BOSTON — "Gotcha!"
That one-word message on a a jumbo electronic expressway billboard Saturday expressed the relief and the gratitude of a city under siege since the Boston Marathon bombings but which saw that fear end with the death of one suspect and the capture of the other Friday.
Now, authorities said, their investigation will focus on why brothers Dzhokhar and Tamerlan Tsarnaev, natives of Russia, planted two homemade bombs near the race course finish line that killed three spectators and maimed more than 170.
U.S. Attorney Carmen Ortiz said the prosecution's "journey begins" and won't end until it is determined if the Tsarnaev brothers were part of a larger terrorist organization or acted on their own.
The effort to find the motive behind the bombings was made easier Friday night when police captured a badly wounded Dzhokhar Tsarnaev, 19, in a 20-foot, shrink-wrapped boat drydocked in a residential backyard in the suburb of Watertown on Boston's western edge.

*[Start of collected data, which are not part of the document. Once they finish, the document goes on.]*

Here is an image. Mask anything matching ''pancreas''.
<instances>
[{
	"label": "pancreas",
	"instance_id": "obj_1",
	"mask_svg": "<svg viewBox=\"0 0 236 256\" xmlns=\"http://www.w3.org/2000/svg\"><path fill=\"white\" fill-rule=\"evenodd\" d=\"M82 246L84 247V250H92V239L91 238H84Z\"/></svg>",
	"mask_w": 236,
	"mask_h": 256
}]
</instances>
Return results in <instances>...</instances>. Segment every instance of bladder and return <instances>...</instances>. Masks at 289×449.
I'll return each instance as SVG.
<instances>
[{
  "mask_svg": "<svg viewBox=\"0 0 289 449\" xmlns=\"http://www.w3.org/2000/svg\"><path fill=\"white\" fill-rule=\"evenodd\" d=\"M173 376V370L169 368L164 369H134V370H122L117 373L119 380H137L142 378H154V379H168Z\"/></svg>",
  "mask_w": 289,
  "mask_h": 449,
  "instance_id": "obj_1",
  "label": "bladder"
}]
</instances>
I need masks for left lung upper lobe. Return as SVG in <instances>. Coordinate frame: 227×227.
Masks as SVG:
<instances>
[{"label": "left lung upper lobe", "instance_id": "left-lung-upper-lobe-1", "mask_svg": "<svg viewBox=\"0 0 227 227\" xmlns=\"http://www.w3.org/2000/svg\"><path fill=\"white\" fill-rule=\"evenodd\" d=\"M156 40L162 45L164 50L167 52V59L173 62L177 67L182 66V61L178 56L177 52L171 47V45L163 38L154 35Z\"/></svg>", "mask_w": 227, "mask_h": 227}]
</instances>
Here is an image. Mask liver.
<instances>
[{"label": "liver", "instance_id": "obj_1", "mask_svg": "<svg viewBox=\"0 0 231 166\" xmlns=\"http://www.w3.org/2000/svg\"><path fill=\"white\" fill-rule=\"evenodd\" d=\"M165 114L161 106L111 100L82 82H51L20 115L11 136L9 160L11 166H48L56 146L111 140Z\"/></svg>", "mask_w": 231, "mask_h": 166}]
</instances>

His brother, Tamerlan Tsarnaev, 26, was killed early Friday morning in a shootout with police that Dzhokhar managed to escape from despite what police said was the exchange of 200 rounds of ammunition.
President Obama praised the army of law enforcement officials that had pursued leads in the marathon bombings, and ended the week-long dread that had paralyzed Boston in the wake of the bombings at an iconic event. He said the federal government would "deploy all necessary resources" to determine why the marathon bombings occurred.
"We will investigate any associations that these terrorists may have had," he said. "And we'll continue to do whatever we have to do to keep our people safe."
The captured suspect holds the key to the next phase of the investigation. He is under sedation at Beth Israel Deaconess Hospital in Boston after surgery for bullet wounds in his neck, legs and torso sustained in two gunfights with police. His hospital room was under heavy police guard.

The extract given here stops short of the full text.